» PROBLEM:
From the line that includes "thumb mcp: (191, 214)" to the last line of the records, inclusive, repeat each line exactly.

» DATA:
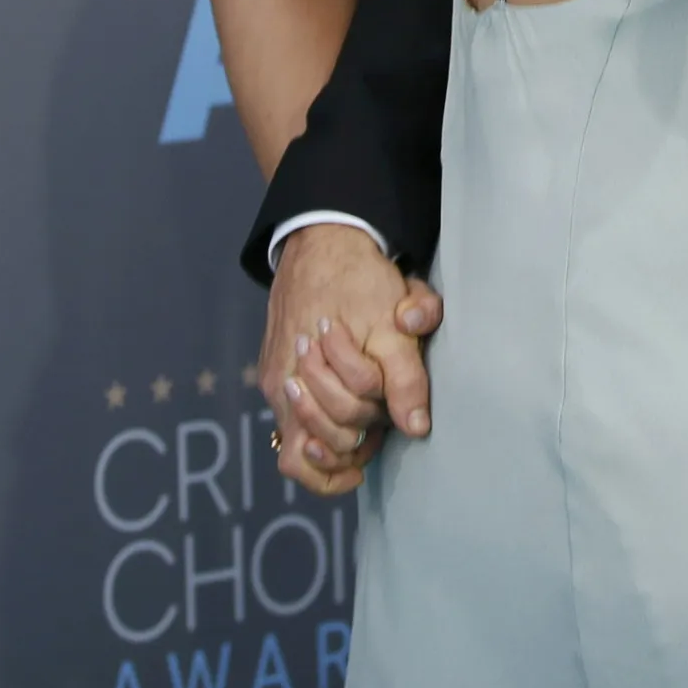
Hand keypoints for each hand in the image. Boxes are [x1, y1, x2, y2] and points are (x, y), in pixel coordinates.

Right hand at [261, 223, 443, 496]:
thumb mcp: (395, 323)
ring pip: (299, 445)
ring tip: (361, 433)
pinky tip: (335, 440)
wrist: (321, 242)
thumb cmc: (361, 281)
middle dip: (359, 433)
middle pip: (326, 437)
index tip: (393, 422)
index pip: (347, 429)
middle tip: (379, 421)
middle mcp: (288, 383)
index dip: (377, 430)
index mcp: (318, 372)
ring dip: (334, 441)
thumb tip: (416, 426)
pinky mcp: (271, 376)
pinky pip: (286, 429)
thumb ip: (405, 376)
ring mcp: (276, 382)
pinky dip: (312, 438)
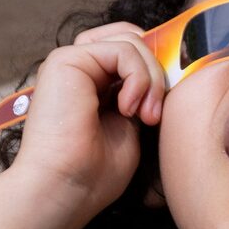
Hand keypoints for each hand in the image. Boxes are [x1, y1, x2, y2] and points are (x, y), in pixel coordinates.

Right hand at [5, 22, 165, 219]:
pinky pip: (122, 49)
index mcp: (91, 83)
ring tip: (144, 115)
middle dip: (155, 72)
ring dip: (150, 78)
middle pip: (133, 39)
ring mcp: (70, 61)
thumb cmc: (93, 172)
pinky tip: (128, 109)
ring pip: (131, 41)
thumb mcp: (130, 126)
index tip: (160, 108)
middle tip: (154, 115)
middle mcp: (79, 68)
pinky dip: (137, 78)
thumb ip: (141, 95)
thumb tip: (165, 74)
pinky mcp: (66, 60)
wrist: (64, 189)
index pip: (131, 50)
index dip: (154, 69)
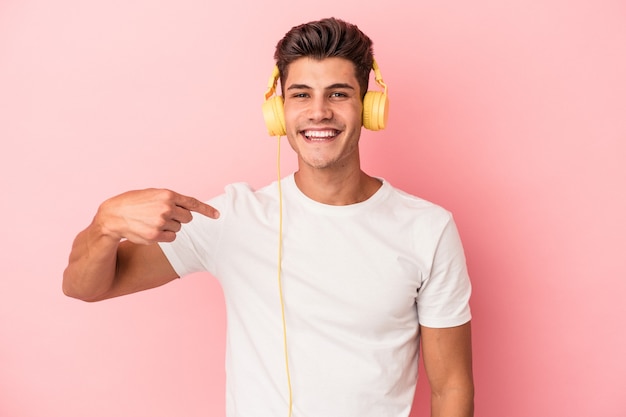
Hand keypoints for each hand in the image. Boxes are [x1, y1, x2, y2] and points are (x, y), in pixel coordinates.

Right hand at [95, 189, 219, 244]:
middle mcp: (167, 208)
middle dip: (180, 218)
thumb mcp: (153, 194)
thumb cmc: (133, 203)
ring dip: (169, 227)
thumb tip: (188, 208)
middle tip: (165, 216)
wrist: (113, 216)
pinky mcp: (156, 235)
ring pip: (178, 229)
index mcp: (168, 195)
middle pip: (187, 218)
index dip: (207, 210)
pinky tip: (152, 230)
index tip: (217, 215)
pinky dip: (165, 236)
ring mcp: (162, 222)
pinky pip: (171, 238)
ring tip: (152, 221)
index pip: (192, 203)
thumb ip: (171, 199)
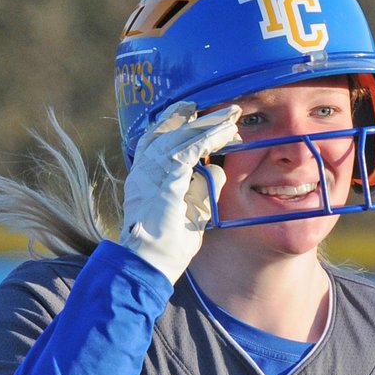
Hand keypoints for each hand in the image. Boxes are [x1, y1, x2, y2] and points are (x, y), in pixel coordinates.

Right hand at [120, 101, 241, 283]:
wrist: (147, 265)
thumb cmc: (165, 248)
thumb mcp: (191, 214)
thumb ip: (202, 190)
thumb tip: (217, 169)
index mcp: (145, 178)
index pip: (159, 141)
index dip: (180, 126)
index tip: (203, 119)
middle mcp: (144, 171)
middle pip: (169, 132)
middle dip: (197, 118)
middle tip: (224, 109)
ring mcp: (150, 174)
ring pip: (181, 137)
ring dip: (208, 126)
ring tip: (229, 116)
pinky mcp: (164, 180)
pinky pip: (189, 151)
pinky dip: (208, 140)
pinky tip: (224, 134)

» ANSWER FOR THIS EXERCISE:
thumb mcp: (191, 214)
thumb ip: (202, 190)
thumb tip: (217, 169)
index mcp: (145, 178)
index pip: (159, 141)
index dip: (180, 126)
index tip: (203, 119)
middle mcp: (144, 171)
middle pip: (169, 132)
middle dip: (197, 118)
middle tip: (224, 109)
ring mcp: (150, 174)
ring pip: (181, 137)
ring dip: (208, 126)
ring tip: (229, 116)
pinky mcp: (164, 180)
pinky pip: (189, 151)
pinky dip: (208, 140)
pinky tip: (224, 134)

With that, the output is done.